(Stored data)
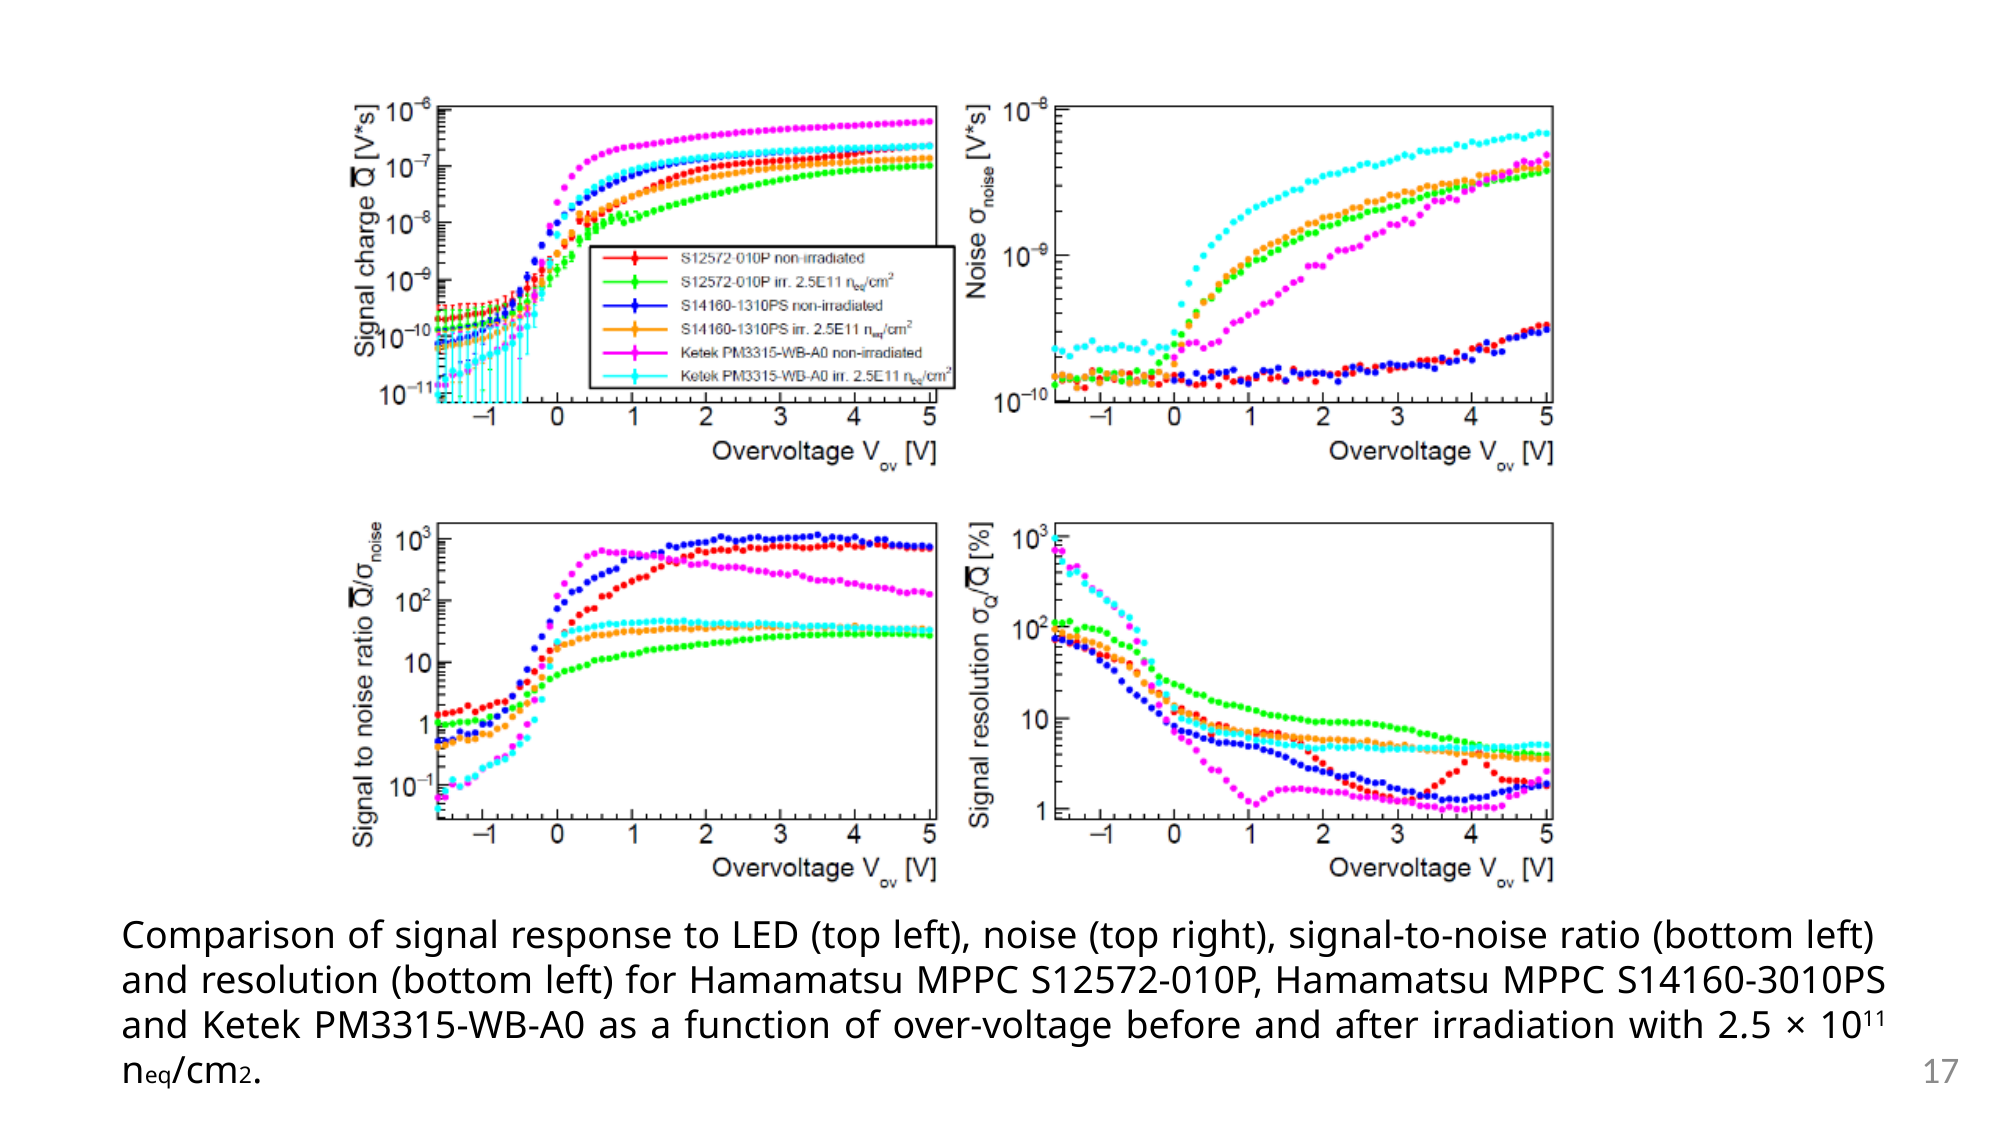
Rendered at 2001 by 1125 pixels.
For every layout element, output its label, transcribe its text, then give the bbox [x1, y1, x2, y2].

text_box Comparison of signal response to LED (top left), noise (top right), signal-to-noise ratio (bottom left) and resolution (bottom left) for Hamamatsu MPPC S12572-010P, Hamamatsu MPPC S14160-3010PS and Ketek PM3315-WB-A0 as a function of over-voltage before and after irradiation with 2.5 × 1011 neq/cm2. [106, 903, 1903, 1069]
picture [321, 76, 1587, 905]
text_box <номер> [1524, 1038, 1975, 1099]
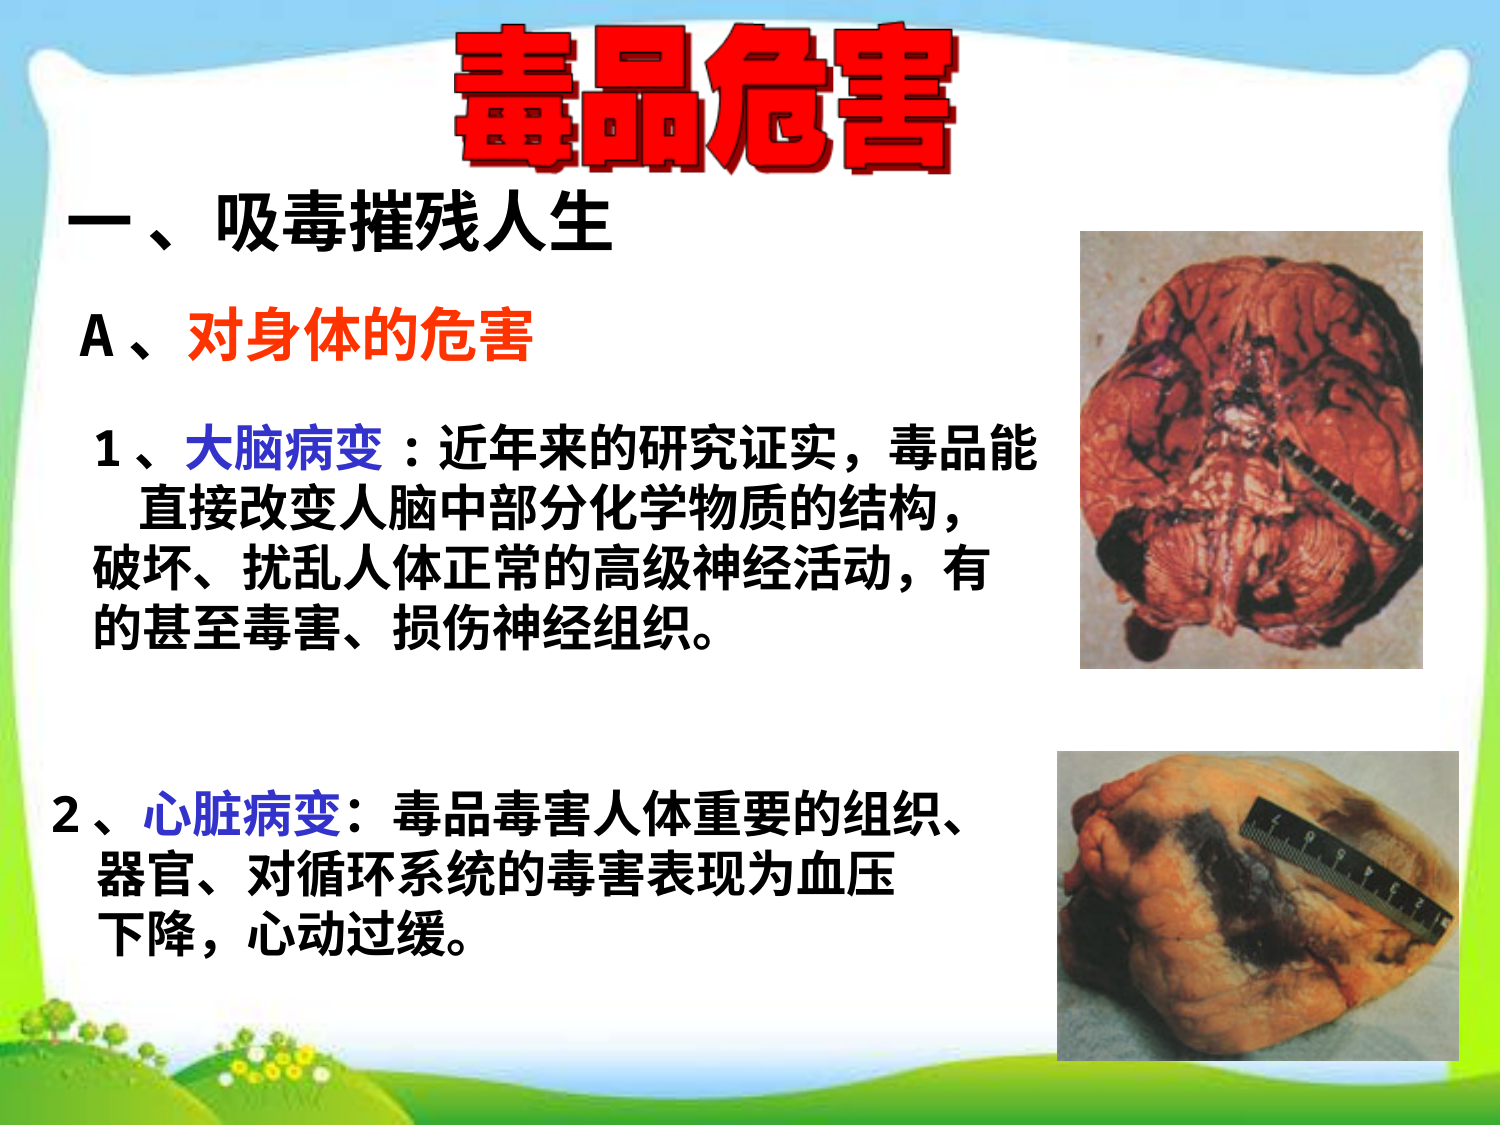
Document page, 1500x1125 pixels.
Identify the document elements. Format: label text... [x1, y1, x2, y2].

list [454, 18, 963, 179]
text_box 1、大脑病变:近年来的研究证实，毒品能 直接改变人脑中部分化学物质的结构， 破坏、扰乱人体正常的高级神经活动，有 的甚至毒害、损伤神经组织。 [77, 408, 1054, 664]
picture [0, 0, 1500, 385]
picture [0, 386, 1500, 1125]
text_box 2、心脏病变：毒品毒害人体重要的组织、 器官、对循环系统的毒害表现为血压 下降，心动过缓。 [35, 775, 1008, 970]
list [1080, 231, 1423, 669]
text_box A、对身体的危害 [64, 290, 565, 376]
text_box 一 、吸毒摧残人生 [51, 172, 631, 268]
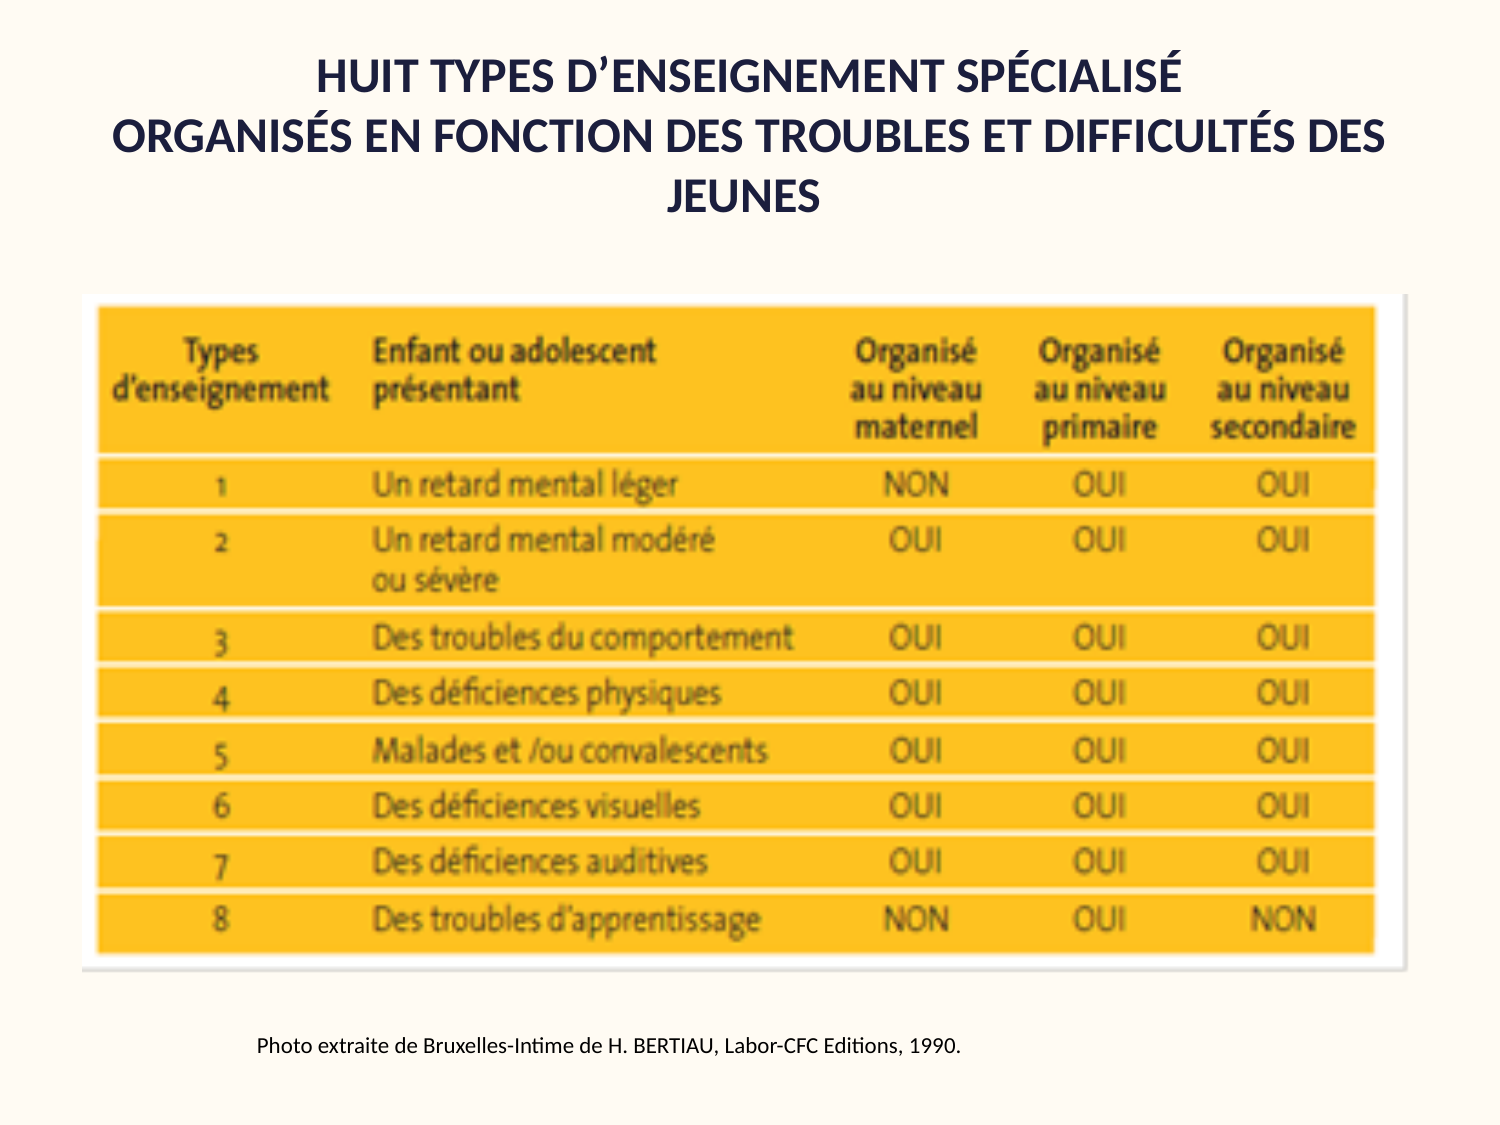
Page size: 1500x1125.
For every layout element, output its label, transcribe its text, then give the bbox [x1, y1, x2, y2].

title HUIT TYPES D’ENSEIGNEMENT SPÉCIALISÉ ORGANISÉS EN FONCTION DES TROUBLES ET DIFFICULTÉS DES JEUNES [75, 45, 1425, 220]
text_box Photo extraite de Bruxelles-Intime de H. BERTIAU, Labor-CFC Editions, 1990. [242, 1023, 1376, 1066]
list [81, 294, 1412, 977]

Problem details. From the entries above, pull out each line that includes "pixels".

Answer to the problem.
Rendered at 2001 by 1125 pixels.
Document page, 1500x1125 pixels.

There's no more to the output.